──────── Dataset content ────────

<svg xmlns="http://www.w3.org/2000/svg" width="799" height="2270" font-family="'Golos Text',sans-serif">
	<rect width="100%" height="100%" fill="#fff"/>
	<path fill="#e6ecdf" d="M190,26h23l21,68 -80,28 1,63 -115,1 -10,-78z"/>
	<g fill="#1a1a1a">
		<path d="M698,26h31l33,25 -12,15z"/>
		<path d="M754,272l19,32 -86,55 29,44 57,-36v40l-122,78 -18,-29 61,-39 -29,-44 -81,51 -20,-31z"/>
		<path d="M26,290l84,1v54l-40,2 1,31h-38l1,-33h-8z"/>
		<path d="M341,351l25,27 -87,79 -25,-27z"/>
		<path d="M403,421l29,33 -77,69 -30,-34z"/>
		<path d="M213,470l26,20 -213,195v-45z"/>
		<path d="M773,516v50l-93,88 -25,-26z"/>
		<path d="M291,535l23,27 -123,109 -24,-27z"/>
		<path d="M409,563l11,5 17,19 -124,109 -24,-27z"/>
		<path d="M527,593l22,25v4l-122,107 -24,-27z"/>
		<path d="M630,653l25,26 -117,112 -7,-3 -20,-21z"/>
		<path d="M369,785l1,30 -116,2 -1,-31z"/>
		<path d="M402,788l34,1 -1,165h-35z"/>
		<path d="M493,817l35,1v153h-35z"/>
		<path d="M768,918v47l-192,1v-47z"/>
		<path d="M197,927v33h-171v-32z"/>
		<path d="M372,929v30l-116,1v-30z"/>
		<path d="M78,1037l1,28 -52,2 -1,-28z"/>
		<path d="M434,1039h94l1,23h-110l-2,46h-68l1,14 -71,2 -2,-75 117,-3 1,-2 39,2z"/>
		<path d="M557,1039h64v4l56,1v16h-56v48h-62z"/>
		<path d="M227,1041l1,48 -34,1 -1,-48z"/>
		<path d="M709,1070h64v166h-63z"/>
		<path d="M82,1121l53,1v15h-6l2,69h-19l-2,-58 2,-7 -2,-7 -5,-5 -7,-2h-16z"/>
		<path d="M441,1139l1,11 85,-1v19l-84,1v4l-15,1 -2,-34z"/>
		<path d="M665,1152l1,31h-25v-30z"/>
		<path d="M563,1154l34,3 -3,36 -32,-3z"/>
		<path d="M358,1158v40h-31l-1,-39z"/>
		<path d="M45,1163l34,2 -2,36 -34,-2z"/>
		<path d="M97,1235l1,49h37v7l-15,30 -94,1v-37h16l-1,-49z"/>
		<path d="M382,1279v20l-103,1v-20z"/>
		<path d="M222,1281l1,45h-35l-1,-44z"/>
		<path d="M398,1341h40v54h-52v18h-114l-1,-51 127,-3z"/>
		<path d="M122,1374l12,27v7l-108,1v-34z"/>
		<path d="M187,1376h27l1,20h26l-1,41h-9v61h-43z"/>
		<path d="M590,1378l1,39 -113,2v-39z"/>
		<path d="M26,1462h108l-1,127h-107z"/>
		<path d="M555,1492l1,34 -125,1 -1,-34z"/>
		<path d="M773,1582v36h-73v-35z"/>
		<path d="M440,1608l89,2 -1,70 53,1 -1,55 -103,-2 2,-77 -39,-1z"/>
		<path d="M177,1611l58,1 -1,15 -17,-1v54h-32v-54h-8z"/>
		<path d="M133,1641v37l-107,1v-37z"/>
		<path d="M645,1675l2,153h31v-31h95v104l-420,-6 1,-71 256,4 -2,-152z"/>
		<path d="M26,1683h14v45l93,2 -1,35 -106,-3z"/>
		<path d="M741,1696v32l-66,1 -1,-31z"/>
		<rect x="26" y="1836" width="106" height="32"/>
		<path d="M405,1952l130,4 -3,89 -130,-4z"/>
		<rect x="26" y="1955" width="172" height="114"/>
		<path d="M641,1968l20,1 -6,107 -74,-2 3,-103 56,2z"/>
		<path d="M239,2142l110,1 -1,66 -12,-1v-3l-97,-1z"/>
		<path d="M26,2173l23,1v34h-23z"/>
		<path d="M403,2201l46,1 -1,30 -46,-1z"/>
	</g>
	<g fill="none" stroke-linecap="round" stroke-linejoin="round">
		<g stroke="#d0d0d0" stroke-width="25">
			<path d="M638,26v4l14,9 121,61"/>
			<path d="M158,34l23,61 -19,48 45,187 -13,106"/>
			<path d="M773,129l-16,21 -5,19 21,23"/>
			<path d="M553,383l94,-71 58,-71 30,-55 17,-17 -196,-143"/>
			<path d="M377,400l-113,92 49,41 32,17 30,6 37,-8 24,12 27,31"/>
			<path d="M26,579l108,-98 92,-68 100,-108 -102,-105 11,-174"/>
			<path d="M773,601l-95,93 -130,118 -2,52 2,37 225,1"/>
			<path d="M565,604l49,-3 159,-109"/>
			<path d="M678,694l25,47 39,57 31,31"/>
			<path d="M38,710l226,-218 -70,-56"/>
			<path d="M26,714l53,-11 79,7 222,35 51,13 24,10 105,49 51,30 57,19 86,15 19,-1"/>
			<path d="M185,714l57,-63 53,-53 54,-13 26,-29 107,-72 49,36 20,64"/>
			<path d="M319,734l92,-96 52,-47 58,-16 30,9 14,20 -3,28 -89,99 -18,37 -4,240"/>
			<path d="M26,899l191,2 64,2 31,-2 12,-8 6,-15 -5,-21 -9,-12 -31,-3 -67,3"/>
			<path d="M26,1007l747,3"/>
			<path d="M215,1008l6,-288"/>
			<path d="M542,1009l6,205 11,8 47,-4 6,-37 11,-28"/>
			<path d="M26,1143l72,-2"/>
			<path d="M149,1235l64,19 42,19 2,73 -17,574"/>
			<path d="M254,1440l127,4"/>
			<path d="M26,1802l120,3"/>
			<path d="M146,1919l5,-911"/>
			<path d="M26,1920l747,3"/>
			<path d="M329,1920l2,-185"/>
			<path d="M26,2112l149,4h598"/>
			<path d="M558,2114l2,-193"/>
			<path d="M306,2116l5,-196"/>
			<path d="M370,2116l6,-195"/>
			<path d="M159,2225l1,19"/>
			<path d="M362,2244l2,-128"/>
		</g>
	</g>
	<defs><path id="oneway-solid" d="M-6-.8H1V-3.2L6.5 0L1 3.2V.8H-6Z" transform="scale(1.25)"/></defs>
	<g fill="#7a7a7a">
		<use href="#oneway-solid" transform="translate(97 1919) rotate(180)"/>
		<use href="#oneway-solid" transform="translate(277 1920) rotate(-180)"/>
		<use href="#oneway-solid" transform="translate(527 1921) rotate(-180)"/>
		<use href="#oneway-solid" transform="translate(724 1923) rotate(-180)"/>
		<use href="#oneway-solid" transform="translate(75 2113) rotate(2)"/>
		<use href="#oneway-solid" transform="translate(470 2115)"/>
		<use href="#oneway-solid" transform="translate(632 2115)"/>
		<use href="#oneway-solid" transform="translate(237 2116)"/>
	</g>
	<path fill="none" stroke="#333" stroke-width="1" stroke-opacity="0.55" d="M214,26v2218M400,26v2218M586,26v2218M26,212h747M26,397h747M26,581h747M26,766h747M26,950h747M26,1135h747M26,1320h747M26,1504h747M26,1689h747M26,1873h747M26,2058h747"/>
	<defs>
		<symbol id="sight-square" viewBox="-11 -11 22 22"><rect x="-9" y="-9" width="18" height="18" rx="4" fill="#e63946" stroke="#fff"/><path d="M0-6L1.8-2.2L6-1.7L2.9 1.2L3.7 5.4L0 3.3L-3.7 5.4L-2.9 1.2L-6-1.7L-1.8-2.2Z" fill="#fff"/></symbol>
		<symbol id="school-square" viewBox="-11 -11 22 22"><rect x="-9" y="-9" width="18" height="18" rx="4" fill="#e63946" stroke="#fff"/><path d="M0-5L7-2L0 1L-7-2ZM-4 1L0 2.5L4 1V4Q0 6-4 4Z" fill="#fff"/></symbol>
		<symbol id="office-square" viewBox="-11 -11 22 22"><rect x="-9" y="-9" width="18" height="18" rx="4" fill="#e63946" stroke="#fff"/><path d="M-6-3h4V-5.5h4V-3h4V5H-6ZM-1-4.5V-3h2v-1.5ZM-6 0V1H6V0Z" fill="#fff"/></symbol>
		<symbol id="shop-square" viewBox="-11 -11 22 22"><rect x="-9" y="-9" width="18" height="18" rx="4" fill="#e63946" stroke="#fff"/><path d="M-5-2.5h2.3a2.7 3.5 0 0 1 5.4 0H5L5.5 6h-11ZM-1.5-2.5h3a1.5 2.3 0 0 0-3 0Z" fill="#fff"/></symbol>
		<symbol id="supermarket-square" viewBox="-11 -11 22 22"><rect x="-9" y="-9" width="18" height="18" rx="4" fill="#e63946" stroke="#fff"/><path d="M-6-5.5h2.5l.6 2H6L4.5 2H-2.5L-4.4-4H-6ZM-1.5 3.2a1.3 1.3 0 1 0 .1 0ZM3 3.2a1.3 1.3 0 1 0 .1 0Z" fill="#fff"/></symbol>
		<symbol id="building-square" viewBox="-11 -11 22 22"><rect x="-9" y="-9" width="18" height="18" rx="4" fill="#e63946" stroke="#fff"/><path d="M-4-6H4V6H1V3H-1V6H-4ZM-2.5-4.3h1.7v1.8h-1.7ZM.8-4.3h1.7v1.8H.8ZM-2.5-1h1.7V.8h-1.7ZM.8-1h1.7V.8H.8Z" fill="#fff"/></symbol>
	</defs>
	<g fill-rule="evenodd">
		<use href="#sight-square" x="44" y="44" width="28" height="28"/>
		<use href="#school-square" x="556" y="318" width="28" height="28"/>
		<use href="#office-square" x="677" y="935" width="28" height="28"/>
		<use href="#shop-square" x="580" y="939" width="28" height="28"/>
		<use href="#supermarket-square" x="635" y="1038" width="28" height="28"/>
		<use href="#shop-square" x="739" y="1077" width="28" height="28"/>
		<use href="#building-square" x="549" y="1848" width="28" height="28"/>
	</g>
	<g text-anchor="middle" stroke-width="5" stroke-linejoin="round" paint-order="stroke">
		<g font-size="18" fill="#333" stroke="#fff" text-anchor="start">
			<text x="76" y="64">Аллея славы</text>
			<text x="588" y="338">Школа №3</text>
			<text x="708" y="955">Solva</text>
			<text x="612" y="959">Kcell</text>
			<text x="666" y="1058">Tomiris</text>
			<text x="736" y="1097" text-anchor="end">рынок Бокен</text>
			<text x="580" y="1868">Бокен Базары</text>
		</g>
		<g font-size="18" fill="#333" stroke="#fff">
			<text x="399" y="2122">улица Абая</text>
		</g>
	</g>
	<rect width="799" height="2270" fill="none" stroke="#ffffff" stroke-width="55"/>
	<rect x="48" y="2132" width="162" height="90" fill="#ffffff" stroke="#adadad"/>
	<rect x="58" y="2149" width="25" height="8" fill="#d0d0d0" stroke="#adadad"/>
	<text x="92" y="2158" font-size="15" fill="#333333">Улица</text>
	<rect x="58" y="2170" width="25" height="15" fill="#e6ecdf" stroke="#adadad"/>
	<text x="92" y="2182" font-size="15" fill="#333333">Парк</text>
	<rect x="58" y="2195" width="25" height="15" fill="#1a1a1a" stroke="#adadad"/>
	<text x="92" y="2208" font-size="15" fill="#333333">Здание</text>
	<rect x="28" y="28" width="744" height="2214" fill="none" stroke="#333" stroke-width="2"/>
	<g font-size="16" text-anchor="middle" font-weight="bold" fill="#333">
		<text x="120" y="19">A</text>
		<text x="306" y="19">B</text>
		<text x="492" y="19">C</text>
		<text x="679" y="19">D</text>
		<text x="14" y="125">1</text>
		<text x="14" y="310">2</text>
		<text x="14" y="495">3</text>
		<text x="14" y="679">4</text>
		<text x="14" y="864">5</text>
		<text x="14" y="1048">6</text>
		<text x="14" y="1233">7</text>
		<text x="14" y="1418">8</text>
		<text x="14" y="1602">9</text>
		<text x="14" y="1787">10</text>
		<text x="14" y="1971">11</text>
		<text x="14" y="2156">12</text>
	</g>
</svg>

────────

Reply with the number of lines in the data that include the string "linejoin" and nothing else.

2